One of the more under-discussed aspects of REITs are how they can benefit a seller of real estate. By contributing a property to a REIT you can achieve many of the same benefits associated with a §1031 exchange including deferral of gain recognition. For the owner looking to monetize their investment in a tax advantaged manner with the possibility of additional upside this option deserves some additional examination.
Of the different types of REITs that exist, one sticks out as being particularly useful to sellers of real estate. The UPREIT. An UPREIT (Umbrella Partnership REIT) structure is one that has a REIT at the top of the structure and a partnership, which directly owns the real estate below it. Thus, the REIT simply owns an interest in the underlying partnership and not title to the actual properties themselves.
Some REITs, known as DOWNREITs will acquire some properties outright, and also have interests in a lower tier partnership, which directly owns properties.
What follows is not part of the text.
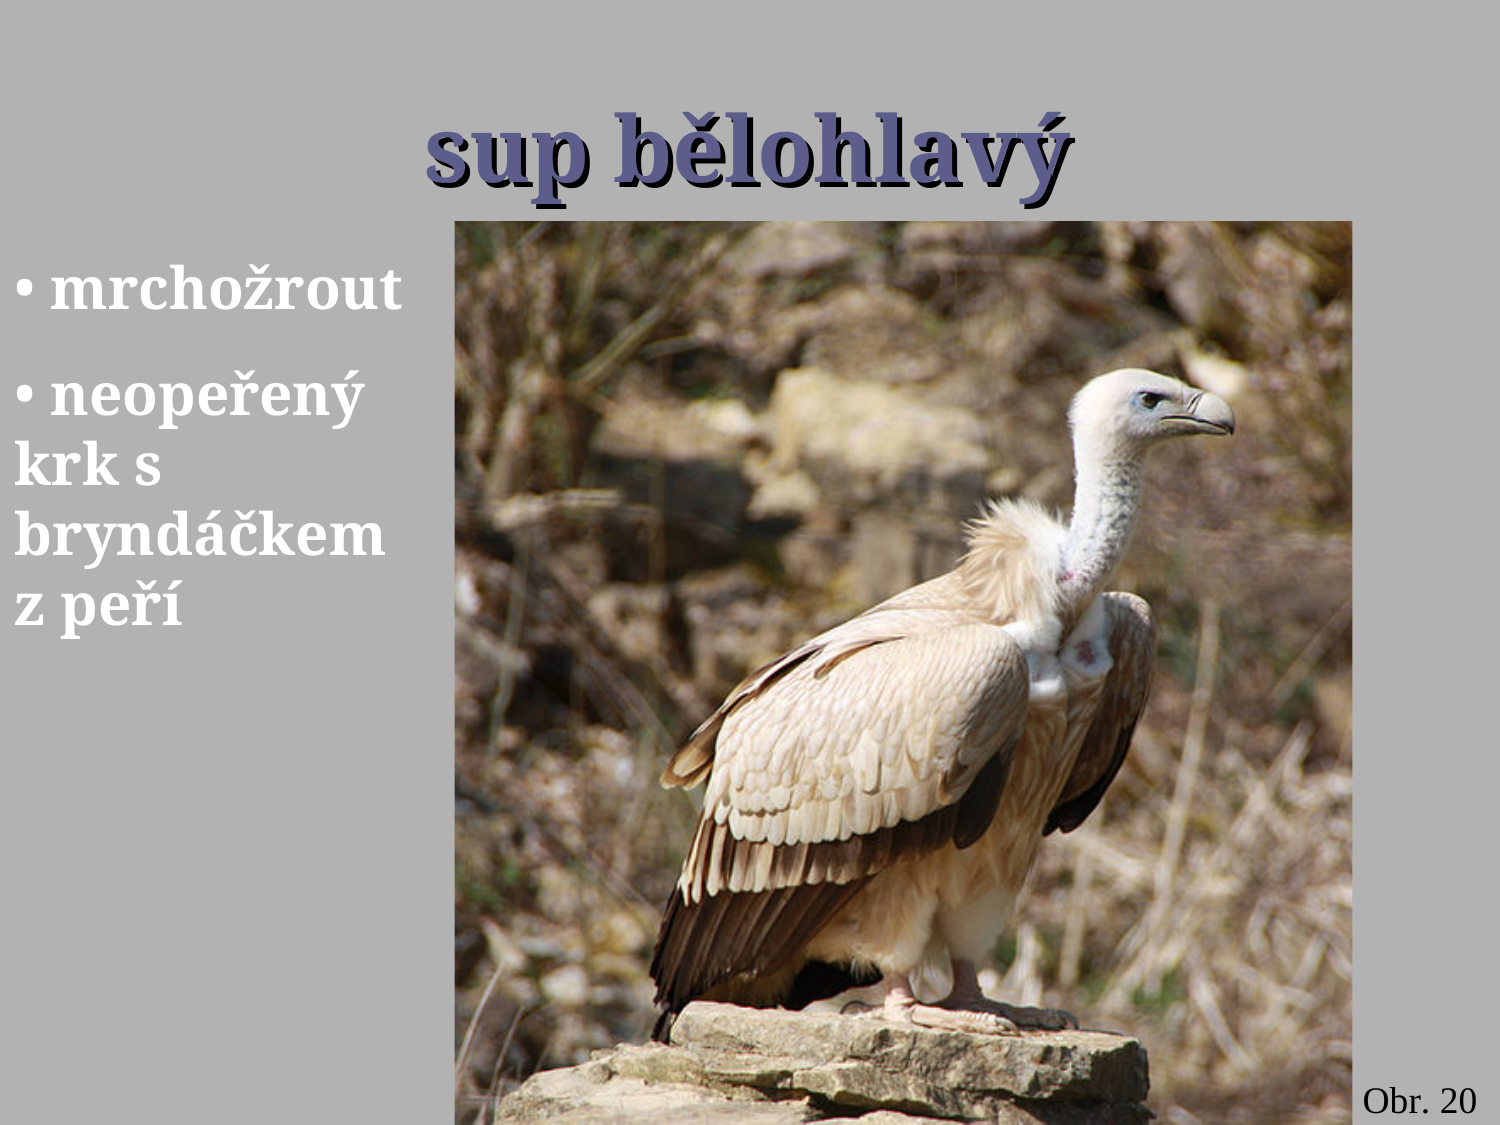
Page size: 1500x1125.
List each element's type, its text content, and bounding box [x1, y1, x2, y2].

This article will focus on the UPREIT however it's worth pointing out that the outcome for a contributor of property from a tax perspective is the same with an UPREIT as it is a DOWNREIT. The major question is why the seemingly convoluted structure?
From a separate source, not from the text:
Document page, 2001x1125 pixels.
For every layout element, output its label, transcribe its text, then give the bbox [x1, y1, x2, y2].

One of the mechanisms by which these UPREITs acquire properties in their lower tier partnership (the “OP” or operating partnership) is by contribution. That is to say, an owner contributes their property into the OP in return for an ownership interest in the partnership, usually referred to as “units”.
These units are typically transferable one for one with shares of the REIT's stock. The number of units received for the property is negotiated in much the same way it would be if the property were being sold for cash. For example, if the property being contributed had a fair market value of $1Mil and the stock of the REIT was trading for $25/Share than the contributor of the property would likely receive 40,000 units.